Crickets and the occasional train horn set the scene for a drizzly Wednesday morning in northern Minnesota. Children’s laughter echoes past a tall meadow, grasses stirring from the Lake Superior breeze.
Welcome to Camp Milkweed.
“It’s fun. We do lots of art,” camper Iris says as she promenades along a wildflower-dotted path.
Alongside 10 other kids, Iris had just come from the creekside, crafting natural clay pots and flower wreaths. The Nature’s Pallette camp, one of three summer day camps, is hosted at Shoreview Natives in small-town Two Harbors, Minnesota. It just wrapped up its very first year. For three weeks, children ages 6 to 12 explore acres of wooded play space with a creative lens.




Why art and nature?
“It just made sense,” says camp teacher and artist Jen Dietrich, who has long taught art. “We’re really focusing on drawing from life—looking at something and not what you think it looks like.

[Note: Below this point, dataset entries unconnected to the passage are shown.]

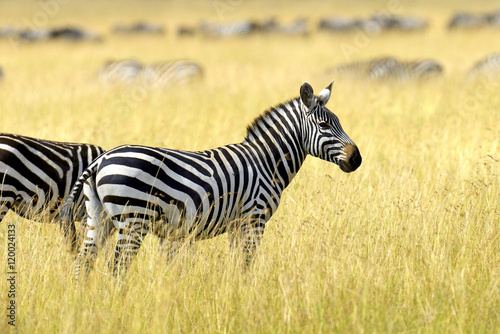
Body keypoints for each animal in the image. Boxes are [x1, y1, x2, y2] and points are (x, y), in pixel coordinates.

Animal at [60, 79, 362, 278]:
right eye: (324, 125)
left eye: (338, 122)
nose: (356, 159)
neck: (267, 162)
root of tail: (100, 160)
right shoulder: (254, 218)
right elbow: (246, 264)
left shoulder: (238, 223)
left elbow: (237, 263)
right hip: (133, 219)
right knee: (117, 269)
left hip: (99, 217)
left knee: (83, 264)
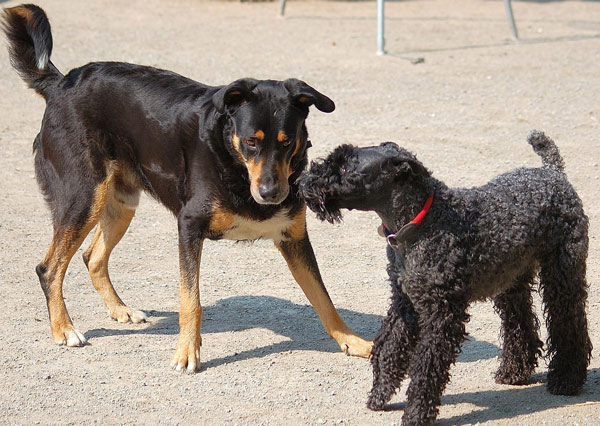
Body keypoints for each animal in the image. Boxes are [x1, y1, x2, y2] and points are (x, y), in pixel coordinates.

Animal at [2, 3, 372, 372]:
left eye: (287, 141)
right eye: (251, 141)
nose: (271, 194)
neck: (233, 162)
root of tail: (63, 83)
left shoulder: (293, 238)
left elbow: (324, 298)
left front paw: (351, 341)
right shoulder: (189, 227)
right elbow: (190, 301)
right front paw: (187, 352)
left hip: (120, 204)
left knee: (92, 257)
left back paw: (120, 310)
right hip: (84, 199)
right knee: (49, 268)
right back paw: (64, 329)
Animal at [300, 131, 592, 426]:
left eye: (345, 168)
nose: (303, 182)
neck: (422, 223)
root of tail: (553, 173)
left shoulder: (441, 314)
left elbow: (426, 366)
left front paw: (416, 413)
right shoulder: (405, 302)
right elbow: (389, 349)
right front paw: (380, 393)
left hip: (561, 277)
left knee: (570, 324)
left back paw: (567, 379)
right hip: (511, 283)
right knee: (520, 325)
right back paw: (514, 372)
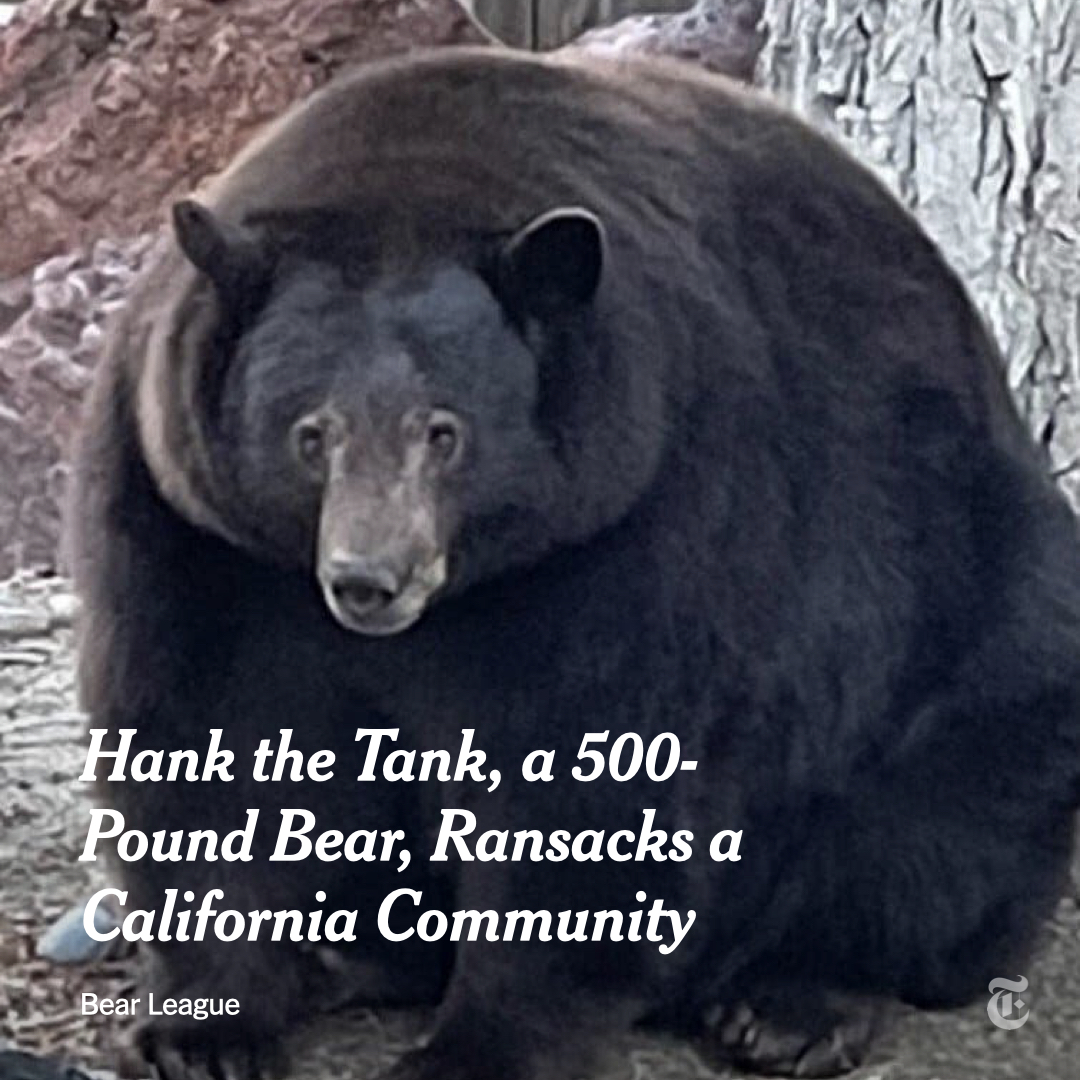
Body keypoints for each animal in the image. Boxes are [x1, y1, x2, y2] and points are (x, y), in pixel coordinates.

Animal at [70, 46, 1080, 1080]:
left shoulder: (642, 511)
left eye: (445, 432)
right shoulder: (195, 524)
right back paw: (347, 956)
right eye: (311, 433)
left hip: (972, 605)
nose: (369, 579)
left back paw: (790, 1003)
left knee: (940, 815)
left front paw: (476, 1050)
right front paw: (201, 1031)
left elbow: (585, 765)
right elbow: (207, 727)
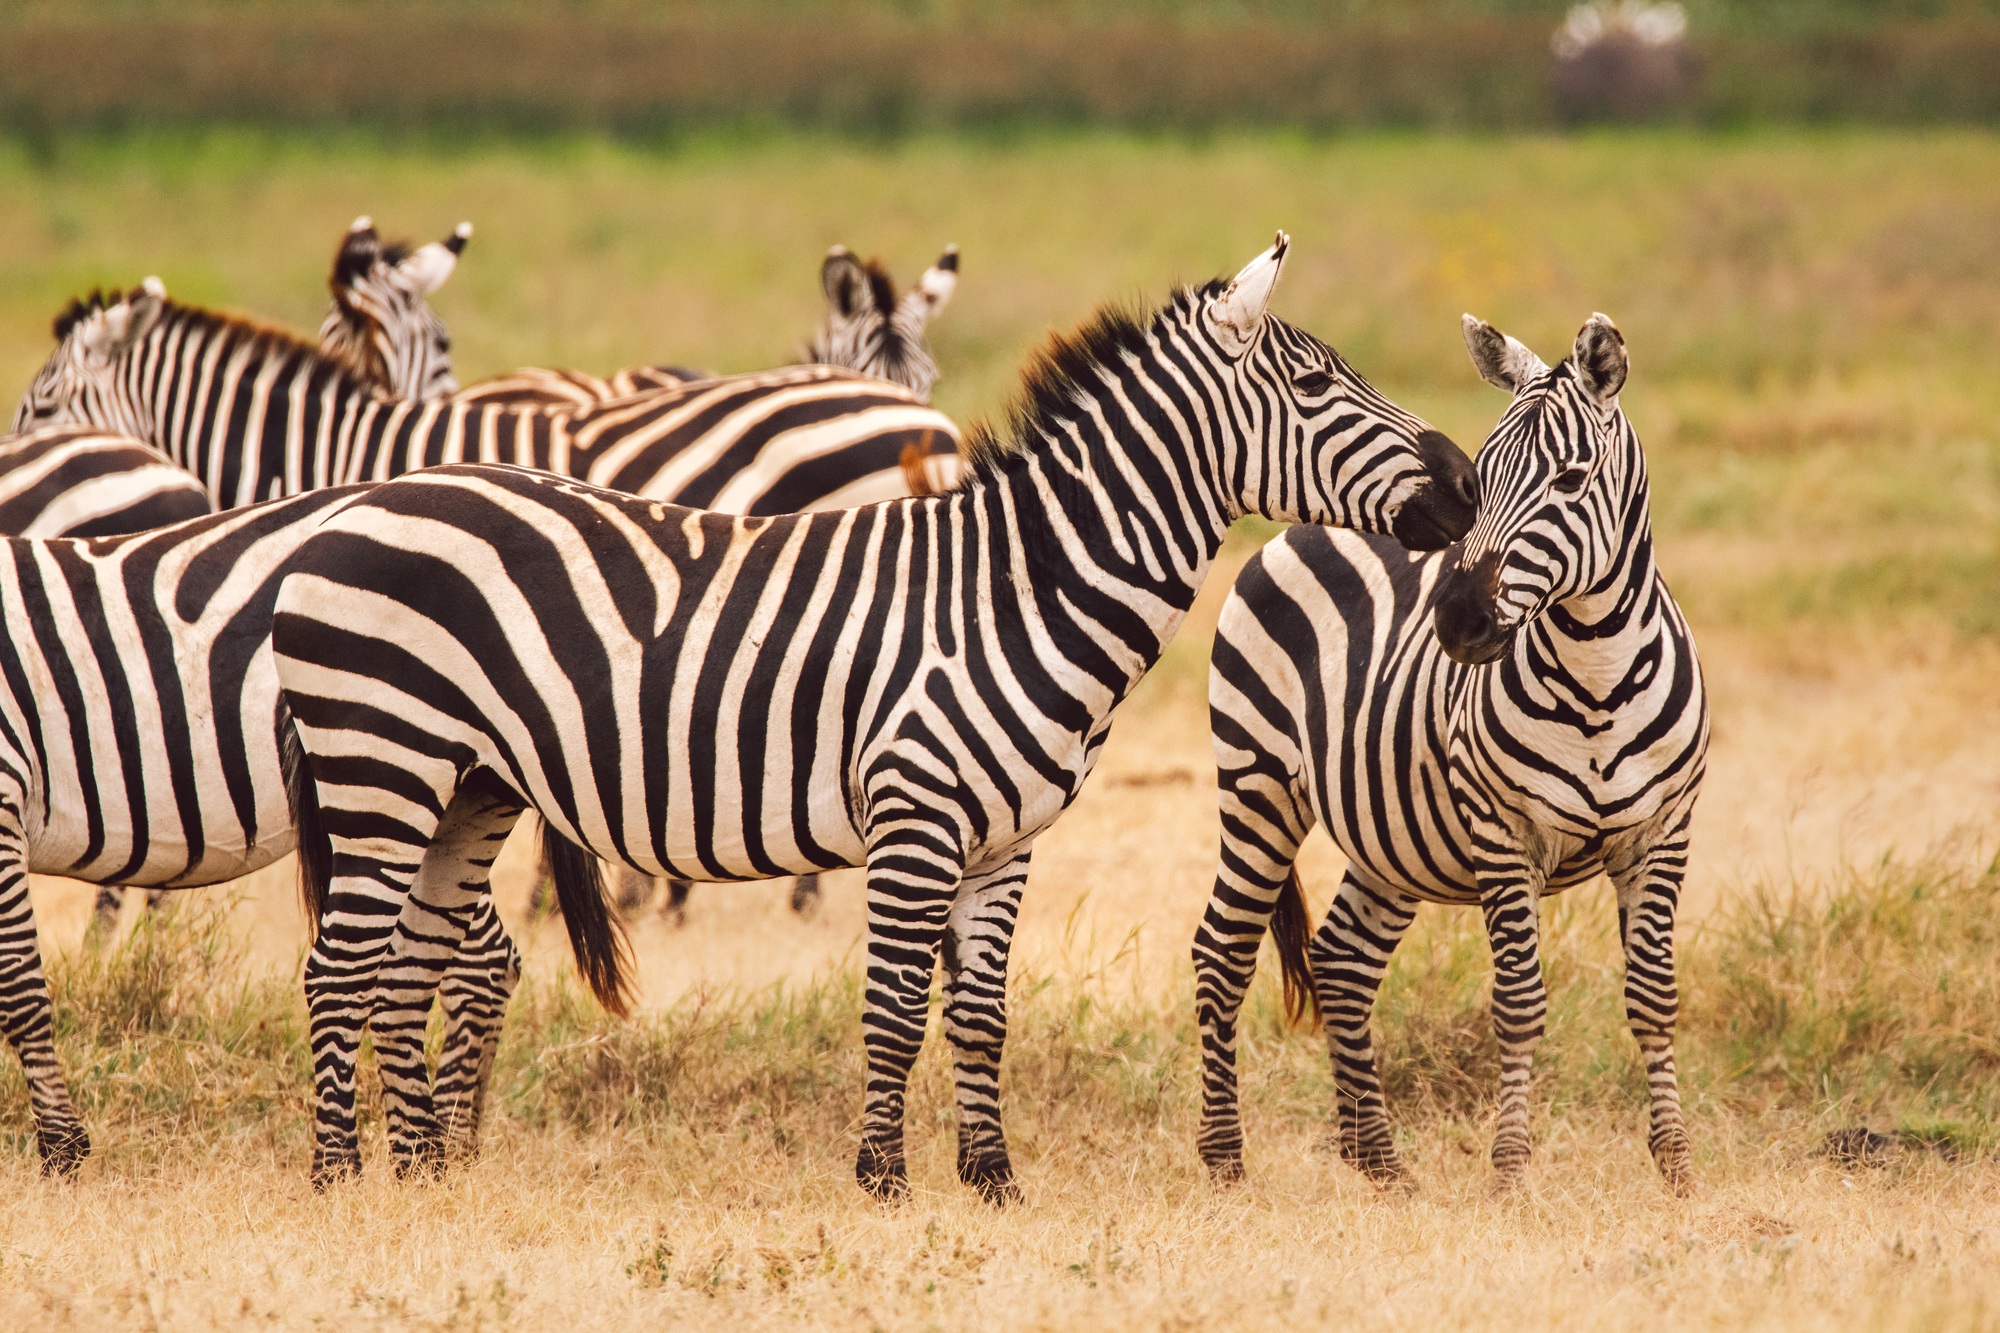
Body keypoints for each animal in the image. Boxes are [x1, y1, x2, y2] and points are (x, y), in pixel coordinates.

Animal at [0, 488, 612, 1175]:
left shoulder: (4, 792)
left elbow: (20, 989)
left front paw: (62, 1147)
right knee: (477, 959)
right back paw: (454, 1143)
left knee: (476, 962)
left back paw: (445, 1144)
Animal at [268, 234, 1481, 1197]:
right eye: (1317, 384)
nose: (1468, 485)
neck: (1015, 592)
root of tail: (348, 510)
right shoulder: (915, 817)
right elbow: (896, 1003)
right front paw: (884, 1178)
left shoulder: (1006, 841)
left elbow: (980, 1012)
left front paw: (993, 1180)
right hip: (381, 763)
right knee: (340, 968)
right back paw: (338, 1176)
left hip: (464, 787)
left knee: (409, 967)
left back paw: (421, 1171)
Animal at [1190, 313, 1706, 1195]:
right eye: (1484, 477)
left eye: (1571, 479)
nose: (1459, 619)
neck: (1599, 676)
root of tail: (1314, 520)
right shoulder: (1504, 834)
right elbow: (1520, 1004)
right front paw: (1511, 1170)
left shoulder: (1662, 834)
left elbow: (1653, 997)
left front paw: (1674, 1162)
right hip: (1258, 784)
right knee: (1221, 953)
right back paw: (1225, 1157)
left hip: (1392, 836)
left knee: (1343, 959)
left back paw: (1375, 1158)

Like a tree: not a triangle on top of a stick, but drawing the shapes and contour line drawing.”
During the seven-hour days, the children follow a loose but thought-out outdoorsy schedule.
An illustrator and children’s book author came to read ‘Pollywog! Not a Frog’ to the group. At one point, the children started a band using sticks and rocks. They named the combo “The Woodpeckers” as they tapped branches onto trees, a makeshift drum set. Camp teacher and outdoor educator Mabel Smebakken says she promotes free play among campers because it encourages creative thinking.
“We’re trying to have them figure out what they want to do next rather than always looking to an adult.”






Kids found and decorated walking sticks, painted rocks, filled out sketchbooks, and got their wiggles out with active games. There are hammocks throughout the woods for a soft, reflective landing place in between bursts of youthful activity.
“I wish I had this as a kid,” says Smebakken. “But I like having this opportunity to show them the lifecycle of plants. We kind of go through what happens to a flower after it dies, what comes next?”
(Hint: The flower will leave seeds behind, ready to germinate in the next year or two.) Much of the camp is about slowing down, noticing nature, and embracing the quiet.
“For this activity we’re going to take four sticks,” says Smebakken, explaining the Crime Scene Investigation: Nature Version activity to the campers.
“And you’re going to make a little square. And that’s your crime scene. And it’s going to be a journaling session, but with your sketchbooks. The goal is to look really carefully at your spot . . . to see what the heck is growing and going on in your little square.”
Through this, camp Milkweed participants learn to temper a busy world. They explore nature through soft, artful discovery. To create, evidently, is also to absorb.